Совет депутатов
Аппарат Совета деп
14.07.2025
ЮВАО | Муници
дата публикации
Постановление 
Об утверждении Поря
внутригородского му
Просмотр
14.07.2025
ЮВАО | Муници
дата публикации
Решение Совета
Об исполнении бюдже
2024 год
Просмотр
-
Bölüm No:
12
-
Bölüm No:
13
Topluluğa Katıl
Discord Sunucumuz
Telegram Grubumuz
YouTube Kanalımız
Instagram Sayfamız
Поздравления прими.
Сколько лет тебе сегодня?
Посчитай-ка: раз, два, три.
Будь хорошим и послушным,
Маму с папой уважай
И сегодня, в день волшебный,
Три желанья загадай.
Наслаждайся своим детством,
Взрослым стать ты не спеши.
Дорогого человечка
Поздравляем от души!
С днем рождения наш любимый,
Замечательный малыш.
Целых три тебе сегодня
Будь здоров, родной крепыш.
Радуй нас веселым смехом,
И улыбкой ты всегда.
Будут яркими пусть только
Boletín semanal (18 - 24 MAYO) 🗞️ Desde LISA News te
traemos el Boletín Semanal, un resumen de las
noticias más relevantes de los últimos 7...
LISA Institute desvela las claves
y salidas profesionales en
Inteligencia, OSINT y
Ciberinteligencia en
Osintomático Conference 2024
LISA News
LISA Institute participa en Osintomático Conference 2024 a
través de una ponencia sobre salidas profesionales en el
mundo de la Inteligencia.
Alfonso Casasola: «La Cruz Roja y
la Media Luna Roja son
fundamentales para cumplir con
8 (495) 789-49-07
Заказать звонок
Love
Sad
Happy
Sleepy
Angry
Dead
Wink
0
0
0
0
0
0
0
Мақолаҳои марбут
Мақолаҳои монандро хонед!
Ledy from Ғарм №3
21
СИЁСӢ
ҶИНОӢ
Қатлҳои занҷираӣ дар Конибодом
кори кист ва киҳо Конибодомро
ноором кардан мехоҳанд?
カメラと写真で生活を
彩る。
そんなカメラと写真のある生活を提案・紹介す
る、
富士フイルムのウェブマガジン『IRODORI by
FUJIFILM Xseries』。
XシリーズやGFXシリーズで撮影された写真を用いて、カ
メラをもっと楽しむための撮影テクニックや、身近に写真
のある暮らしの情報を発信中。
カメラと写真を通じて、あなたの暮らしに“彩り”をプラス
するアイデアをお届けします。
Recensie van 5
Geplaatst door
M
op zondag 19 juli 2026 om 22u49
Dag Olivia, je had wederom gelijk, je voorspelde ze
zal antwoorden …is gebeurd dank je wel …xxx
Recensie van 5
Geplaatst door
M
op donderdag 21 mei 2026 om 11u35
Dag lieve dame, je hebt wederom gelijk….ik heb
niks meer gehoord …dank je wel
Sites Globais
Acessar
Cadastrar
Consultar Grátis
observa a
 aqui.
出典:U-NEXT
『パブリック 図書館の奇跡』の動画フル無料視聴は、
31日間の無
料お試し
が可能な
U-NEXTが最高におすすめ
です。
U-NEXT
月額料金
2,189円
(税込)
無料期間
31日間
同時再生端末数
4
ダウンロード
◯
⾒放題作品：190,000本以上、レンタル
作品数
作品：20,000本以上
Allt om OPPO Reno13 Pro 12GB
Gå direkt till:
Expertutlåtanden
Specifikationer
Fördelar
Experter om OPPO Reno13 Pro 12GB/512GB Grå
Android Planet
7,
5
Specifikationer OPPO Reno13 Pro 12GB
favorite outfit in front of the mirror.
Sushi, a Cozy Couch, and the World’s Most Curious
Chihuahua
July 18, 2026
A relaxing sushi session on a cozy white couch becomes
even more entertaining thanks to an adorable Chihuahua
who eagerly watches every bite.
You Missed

*What the task asks*
Reproduce every one of the entries above, substituting "Pomeranian" for each occurrence of "Chihuahua" and leaving all other text unchanged.

*Exercise answer*
Совет депутатов
Аппарат Совета деп
14.07.2025
ЮВАО | Муници
дата публикации
Постановление 
Об утверждении Поря
внутригородского му
Просмотр
14.07.2025
ЮВАО | Муници
дата публикации
Решение Совета
Об исполнении бюдже
2024 год
Просмотр
-
Bölüm No:
12
-
Bölüm No:
13
Topluluğa Katıl
Discord Sunucumuz
Telegram Grubumuz
YouTube Kanalımız
Instagram Sayfamız
Поздравления прими.
Сколько лет тебе сегодня?
Посчитай-ка: раз, два, три.
Будь хорошим и послушным,
Маму с папой уважай
И сегодня, в день волшебный,
Три желанья загадай.
Наслаждайся своим детством,
Взрослым стать ты не спеши.
Дорогого человечка
Поздравляем от души!
С днем рождения наш любимый,
Замечательный малыш.
Целых три тебе сегодня
Будь здоров, родной крепыш.
Радуй нас веселым смехом,
И улыбкой ты всегда.
Будут яркими пусть только
Boletín semanal (18 - 24 MAYO) 🗞️ Desde LISA News te
traemos el Boletín Semanal, un resumen de las
noticias más relevantes de los últimos 7...
LISA Institute desvela las claves
y salidas profesionales en
Inteligencia, OSINT y
Ciberinteligencia en
Osintomático Conference 2024
LISA News
LISA Institute participa en Osintomático Conference 2024 a
través de una ponencia sobre salidas profesionales en el
mundo de la Inteligencia.
Alfonso Casasola: «La Cruz Roja y
la Media Luna Roja son
fundamentales para cumplir con
8 (495) 789-49-07
Заказать звонок
Love
Sad
Happy
Sleepy
Angry
Dead
Wink
0
0
0
0
0
0
0
Мақолаҳои марбут
Мақолаҳои монандро хонед!
Ledy from Ғарм №3
21
СИЁСӢ
ҶИНОӢ
Қатлҳои занҷираӣ дар Конибодом
кори кист ва киҳо Конибодомро
ноором кардан мехоҳанд?
カメラと写真で生活を
彩る。
そんなカメラと写真のある生活を提案・紹介す
る、
富士フイルムのウェブマガジン『IRODORI by
FUJIFILM Xseries』。
XシリーズやGFXシリーズで撮影された写真を用いて、カ
メラをもっと楽しむための撮影テクニックや、身近に写真
のある暮らしの情報を発信中。
カメラと写真を通じて、あなたの暮らしに“彩り”をプラス
するアイデアをお届けします。
Recensie van 5
Geplaatst door
M
op zondag 19 juli 2026 om 22u49
Dag Olivia, je had wederom gelijk, je voorspelde ze
zal antwoorden …is gebeurd dank je wel …xxx
Recensie van 5
Geplaatst door
M
op donderdag 21 mei 2026 om 11u35
Dag lieve dame, je hebt wederom gelijk….ik heb
niks meer gehoord …dank je wel
Sites Globais
Acessar
Cadastrar
Consultar Grátis
observa a
 aqui.
出典:U-NEXT
『パブリック 図書館の奇跡』の動画フル無料視聴は、
31日間の無
料お試し
が可能な
U-NEXTが最高におすすめ
です。
U-NEXT
月額料金
2,189円
(税込)
無料期間
31日間
同時再生端末数
4
ダウンロード
◯
⾒放題作品：190,000本以上、レンタル
作品数
作品：20,000本以上
Allt om OPPO Reno13 Pro 12GB
Gå direkt till:
Expertutlåtanden
Specifikationer
Fördelar
Experter om OPPO Reno13 Pro 12GB/512GB Grå
Android Planet
7,
5
Specifikationer OPPO Reno13 Pro 12GB
favorite outfit in front of the mirror.
Sushi, a Cozy Couch, and the World’s Most Curious
Pomeranian
July 18, 2026
A relaxing sushi session on a cozy white couch becomes
even more entertaining thanks to an adorable Pomeranian
who eagerly watches every bite.
You Missed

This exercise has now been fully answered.